O poder de ficar só: como a solitude fortalece o cérebro e as emoções
A neurocientista e psicanalista Ana Chaves defende que aprender a estar só, de forma consciente e equilibrada, pode transformar a saúde emocional e fortalecer o funcionamento do cérebro. Com mais de dez anos de estudos sobre o tema, ela ressalta que a solitude — diferente da solidão ou do isolamento — é um estado de presença consigo mesmo que amplia a clareza mental e favorece o crescimento pessoal.
Segundo Ana, momentos de silêncio e introspecção ajudam a desenvolver maturidade emocional e uma identidade mais sólida. “Quando conseguimos desfrutar dos nossos próprios momentos, sem precisar de distrações externas, cultivamos clareza mental e fortalecemos nossa identidade. É na relação com nós mesmos que se definem os alicerces de todas as outras relações”, explica.
A ciência tem reforçado essa perspectiva. Em 2023, pesquisadores da University of Reading acompanharam 178 adultos durante três semanas e identificaram que os dias com mais momentos de solitude voluntária estavam ligados à redução do estresse e a uma sensação maior de autonomia. Já um estudo da Oregon State University, publicado em 2024, mostrou que pessoas que passam tempo sozinhas de maneira saudável experimentam maior restauração de energia e equilíbrio emocional.
Na neurociência, evidências recentes também confirmam os benefícios. Uma revisão divulgada na PubMed em 2024 (“Silence between words: Is solitude important for relatedness?”) demonstrou que períodos de solitude ativam áreas cerebrais associadas à criatividade, autorreflexão e clareza cognitiva, com destaque para a default mode network, rede ligada ao pensamento introspectivo.
Esses dados ajudam a diferenciar conceitos que costumam ser confundidos: solidão, isolamento e solitude.
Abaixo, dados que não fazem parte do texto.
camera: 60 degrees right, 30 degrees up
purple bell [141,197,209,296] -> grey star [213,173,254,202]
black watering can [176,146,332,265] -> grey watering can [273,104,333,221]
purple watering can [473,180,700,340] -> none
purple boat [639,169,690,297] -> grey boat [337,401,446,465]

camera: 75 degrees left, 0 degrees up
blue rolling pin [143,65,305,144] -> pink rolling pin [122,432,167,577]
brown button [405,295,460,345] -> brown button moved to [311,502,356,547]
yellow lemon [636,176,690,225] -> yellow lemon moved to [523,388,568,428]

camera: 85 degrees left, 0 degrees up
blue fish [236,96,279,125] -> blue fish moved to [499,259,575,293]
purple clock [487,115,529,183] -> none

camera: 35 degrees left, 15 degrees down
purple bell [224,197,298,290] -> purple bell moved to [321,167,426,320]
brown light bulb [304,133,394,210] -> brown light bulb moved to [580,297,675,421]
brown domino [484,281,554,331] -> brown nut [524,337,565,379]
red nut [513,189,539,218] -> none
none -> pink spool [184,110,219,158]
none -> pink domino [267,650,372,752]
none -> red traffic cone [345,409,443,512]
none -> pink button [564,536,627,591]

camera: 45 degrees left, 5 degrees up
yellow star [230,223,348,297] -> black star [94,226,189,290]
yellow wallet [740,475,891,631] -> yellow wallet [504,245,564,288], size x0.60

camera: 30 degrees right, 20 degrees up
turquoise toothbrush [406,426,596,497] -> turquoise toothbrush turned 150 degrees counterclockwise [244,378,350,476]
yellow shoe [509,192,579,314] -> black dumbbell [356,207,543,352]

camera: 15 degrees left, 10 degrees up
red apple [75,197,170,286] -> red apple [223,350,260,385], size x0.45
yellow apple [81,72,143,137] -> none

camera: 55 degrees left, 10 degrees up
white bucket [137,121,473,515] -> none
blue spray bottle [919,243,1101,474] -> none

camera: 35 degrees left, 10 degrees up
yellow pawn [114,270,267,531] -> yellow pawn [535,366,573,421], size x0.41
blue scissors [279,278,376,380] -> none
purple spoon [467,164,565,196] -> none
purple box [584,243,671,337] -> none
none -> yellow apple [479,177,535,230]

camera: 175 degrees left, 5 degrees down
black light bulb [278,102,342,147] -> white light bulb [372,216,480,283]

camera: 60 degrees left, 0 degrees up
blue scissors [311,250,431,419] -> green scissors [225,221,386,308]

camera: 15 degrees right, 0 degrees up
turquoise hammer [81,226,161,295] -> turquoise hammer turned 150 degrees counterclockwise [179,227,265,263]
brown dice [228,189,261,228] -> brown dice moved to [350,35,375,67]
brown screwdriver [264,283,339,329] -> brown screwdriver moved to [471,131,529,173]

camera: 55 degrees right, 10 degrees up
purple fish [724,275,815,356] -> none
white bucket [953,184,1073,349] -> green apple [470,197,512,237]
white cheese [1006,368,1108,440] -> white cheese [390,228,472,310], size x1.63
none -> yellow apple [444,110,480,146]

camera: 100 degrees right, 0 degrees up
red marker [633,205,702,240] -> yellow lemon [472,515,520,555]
A solidão envolve carência emocional; o isolamento, um afastamento forçado; já a solitude é uma escolha consciente de estar consigo mesmo, sem romper vínculos sociais. “A solitude não é fuga, é encontro. Quando nos conhecemos de verdade, nossas relações se tornam mais leves e autênticas”, reforça Ana Chaves.
Para quem deseja cultivar esse tipo de presença interna, Ana recomenda exercícios simples: caminhar sem o celular, meditar, escrever um diário emocional ou apenas observar o ambiente em silêncio. Esses rituais diários, afirma a especialista, reduzem a dependência emocional externa e despertam a criatividade.